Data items
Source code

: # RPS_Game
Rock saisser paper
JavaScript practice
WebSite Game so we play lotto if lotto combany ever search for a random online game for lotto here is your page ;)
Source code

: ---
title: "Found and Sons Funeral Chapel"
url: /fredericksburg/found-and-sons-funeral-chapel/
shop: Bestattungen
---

==

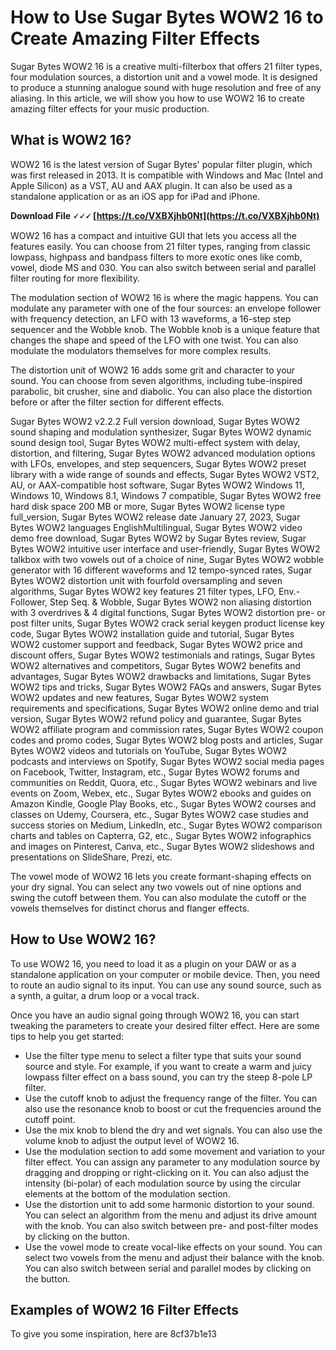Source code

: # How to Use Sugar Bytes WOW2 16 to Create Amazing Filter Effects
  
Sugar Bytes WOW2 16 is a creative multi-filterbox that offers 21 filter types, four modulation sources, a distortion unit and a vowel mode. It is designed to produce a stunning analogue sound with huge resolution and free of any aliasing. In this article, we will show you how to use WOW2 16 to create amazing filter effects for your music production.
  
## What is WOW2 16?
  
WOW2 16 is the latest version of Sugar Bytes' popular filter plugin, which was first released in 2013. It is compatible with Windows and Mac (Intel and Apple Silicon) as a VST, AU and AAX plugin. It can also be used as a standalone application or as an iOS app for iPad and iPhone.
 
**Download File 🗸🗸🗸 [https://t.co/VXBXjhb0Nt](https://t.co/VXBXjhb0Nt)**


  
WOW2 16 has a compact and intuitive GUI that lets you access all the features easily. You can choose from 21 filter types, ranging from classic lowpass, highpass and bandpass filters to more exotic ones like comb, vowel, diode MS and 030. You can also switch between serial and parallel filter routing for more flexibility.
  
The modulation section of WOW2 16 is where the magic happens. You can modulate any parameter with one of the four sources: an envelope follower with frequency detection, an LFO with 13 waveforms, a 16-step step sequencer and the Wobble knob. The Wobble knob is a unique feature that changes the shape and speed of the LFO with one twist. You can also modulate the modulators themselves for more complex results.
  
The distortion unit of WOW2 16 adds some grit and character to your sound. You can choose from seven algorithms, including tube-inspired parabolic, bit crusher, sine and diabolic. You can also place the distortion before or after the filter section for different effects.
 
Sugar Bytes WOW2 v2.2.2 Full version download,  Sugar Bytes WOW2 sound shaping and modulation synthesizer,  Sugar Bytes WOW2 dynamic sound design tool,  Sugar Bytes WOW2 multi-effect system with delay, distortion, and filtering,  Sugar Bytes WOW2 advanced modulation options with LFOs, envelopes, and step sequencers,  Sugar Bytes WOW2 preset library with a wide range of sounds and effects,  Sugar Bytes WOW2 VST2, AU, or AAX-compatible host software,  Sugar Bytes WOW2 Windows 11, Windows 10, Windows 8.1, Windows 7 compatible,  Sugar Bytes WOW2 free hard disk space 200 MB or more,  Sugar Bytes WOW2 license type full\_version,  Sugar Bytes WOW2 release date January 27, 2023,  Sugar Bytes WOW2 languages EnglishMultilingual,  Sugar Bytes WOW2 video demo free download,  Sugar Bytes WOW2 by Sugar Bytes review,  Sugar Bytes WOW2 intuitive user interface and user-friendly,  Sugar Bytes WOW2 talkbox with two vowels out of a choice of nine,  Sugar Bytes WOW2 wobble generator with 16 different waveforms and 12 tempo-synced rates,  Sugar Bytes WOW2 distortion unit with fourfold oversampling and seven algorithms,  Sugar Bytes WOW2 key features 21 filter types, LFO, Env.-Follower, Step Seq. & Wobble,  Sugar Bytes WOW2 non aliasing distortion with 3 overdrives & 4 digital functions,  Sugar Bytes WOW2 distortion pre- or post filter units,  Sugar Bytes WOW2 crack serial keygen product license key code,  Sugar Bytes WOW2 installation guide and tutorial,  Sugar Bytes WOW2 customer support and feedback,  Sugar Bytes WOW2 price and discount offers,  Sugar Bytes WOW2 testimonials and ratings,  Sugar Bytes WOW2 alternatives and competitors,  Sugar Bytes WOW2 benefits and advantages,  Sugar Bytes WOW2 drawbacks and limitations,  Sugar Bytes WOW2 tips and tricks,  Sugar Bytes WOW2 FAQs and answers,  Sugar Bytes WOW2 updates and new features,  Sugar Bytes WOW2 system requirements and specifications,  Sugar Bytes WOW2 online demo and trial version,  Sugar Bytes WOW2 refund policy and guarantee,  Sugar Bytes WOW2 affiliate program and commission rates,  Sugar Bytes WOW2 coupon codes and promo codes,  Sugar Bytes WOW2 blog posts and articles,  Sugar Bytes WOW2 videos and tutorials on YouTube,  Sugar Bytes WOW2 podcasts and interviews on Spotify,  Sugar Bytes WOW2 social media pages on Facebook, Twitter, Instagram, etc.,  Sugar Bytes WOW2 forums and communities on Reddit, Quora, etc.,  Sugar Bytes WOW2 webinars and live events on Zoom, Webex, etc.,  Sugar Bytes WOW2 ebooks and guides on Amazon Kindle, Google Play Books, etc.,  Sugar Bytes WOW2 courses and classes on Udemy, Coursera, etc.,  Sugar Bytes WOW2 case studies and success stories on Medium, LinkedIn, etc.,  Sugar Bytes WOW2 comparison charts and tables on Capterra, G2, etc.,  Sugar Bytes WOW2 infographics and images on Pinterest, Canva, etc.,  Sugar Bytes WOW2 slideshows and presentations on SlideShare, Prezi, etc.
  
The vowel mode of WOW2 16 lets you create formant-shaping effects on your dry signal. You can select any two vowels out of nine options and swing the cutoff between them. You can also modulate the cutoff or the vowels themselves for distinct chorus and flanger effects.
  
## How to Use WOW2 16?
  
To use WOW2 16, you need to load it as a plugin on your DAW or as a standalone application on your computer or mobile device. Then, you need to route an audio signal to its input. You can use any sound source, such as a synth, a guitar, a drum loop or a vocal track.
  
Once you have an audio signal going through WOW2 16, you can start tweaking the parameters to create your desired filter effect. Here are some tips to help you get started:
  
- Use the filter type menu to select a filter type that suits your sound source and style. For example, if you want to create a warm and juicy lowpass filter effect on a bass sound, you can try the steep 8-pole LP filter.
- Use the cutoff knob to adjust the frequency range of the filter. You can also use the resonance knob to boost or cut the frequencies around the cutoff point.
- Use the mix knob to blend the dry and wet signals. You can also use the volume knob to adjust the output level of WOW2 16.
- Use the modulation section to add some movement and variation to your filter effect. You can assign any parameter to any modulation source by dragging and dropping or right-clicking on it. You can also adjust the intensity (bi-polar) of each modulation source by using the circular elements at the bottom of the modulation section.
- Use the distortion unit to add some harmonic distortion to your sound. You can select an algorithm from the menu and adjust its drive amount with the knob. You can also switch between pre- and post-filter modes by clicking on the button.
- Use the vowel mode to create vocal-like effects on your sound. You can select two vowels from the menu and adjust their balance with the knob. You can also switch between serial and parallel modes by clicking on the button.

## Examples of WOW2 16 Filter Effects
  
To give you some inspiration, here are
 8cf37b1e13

# TASK REQUIREMENTS:
Copy out the part of the listing that opens with the line containing "File 🗸🗸🗸 [https://t.co/VXBXjhb0Nt](https://t.co/VXBXjhb0Nt)**" and closes with the line containing "The distortion unit of", including both of those lines.

# YOUR RESPONSE:
**Download File 🗸🗸🗸 [https://t.co/VXBXjhb0Nt](https://t.co/VXBXjhb0Nt)**


  
WOW2 16 has a compact and intuitive GUI that lets you access all the features easily. You can choose from 21 filter types, ranging from classic lowpass, highpass and bandpass filters to more exotic ones like comb, vowel, diode MS and 030. You can also switch between serial and parallel filter routing for more flexibility.
  
The modulation section of WOW2 16 is where the magic happens. You can modulate any parameter with one of the four sources: an envelope follower with frequency detection, an LFO with 13 waveforms, a 16-step step sequencer and the Wobble knob. The Wobble knob is a unique feature that changes the shape and speed of the LFO with one twist. You can also modulate the modulators themselves for more complex results.
  
The distortion unit of WOW2 16 adds some grit and character to your sound. You can choose from seven algorithms, including tube-inspired parabolic, bit crusher, sine and diabolic. You can also place the distortion before or after the filter section for different effects.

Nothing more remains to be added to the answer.